Dress in ‘monoclo’, says artist Pascal Anson, and you’ll rethink your relationship with clothes for ever. Jess Cartner-Morley gives it a go

It started when Pascal Anson’s mum bought him a yellow jumper for his birthday. “I already had a pair of yellow trousers, yellow socks and a yellow belt. So I thought I’d wear them all together, as an experiment.” He enjoyed the experiment so much he gave it a name – “monoclo” – and turned it into an event at Kingston University, London, where he was a senior lecturer in design. Staff and students were invited to dress in one colour, fabric or pattern from head to toe. An exchange system helped people struggling to find the missing piece: one person has a spare pair of pink trousers, another needs size 10 blue shoes, and so on.

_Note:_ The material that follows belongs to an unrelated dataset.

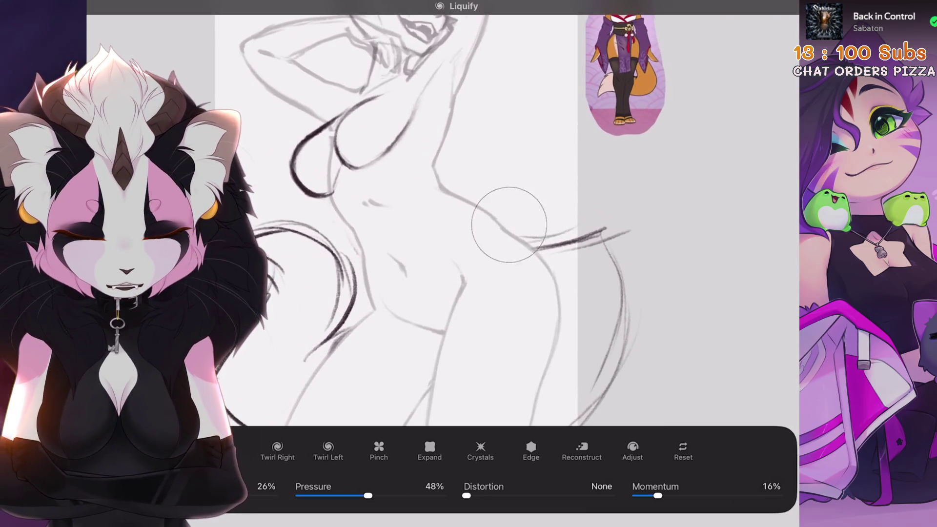
pyautogui.hscroll(-3, 420, 220)
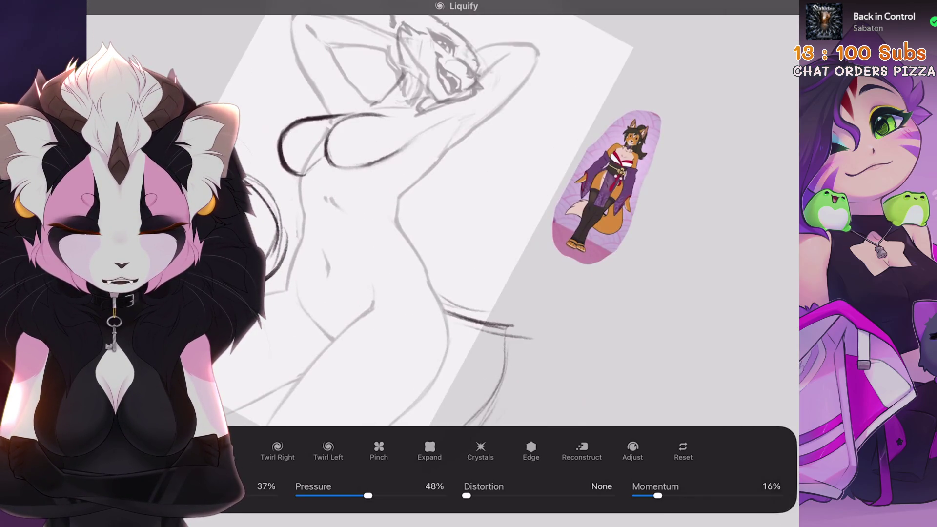
pyautogui.scroll(3, 453, 219)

“On the day, what I loved was that people were in everyday pieces of clothing – normal stuff from Gap or wherever, not fancy dress – but there was a newness and strangeness to it,” says Anson, now a tutor at the Royal College of Art (he is also one of two mentors on the BBC’s Big Painting Challenge). Christmas jumper day but make it art school, if you like. Monoclo grew into an Instagram project, with Anson styling himself in immaculately curated single-shade outfits (when stumped, he occasionally went shoeless) that not only look glorious, but make a serious point. “Monoclo is about re-enjoying what you already have,” he says. “It has rewired how I think about clothes, and how I think about myself.”

Carving new looks out of the mountain of clothes many of us already own is the key to marrying style and sustainability. Monoclo delivers the dopamine hit of fashion newness, without having to hit the shops.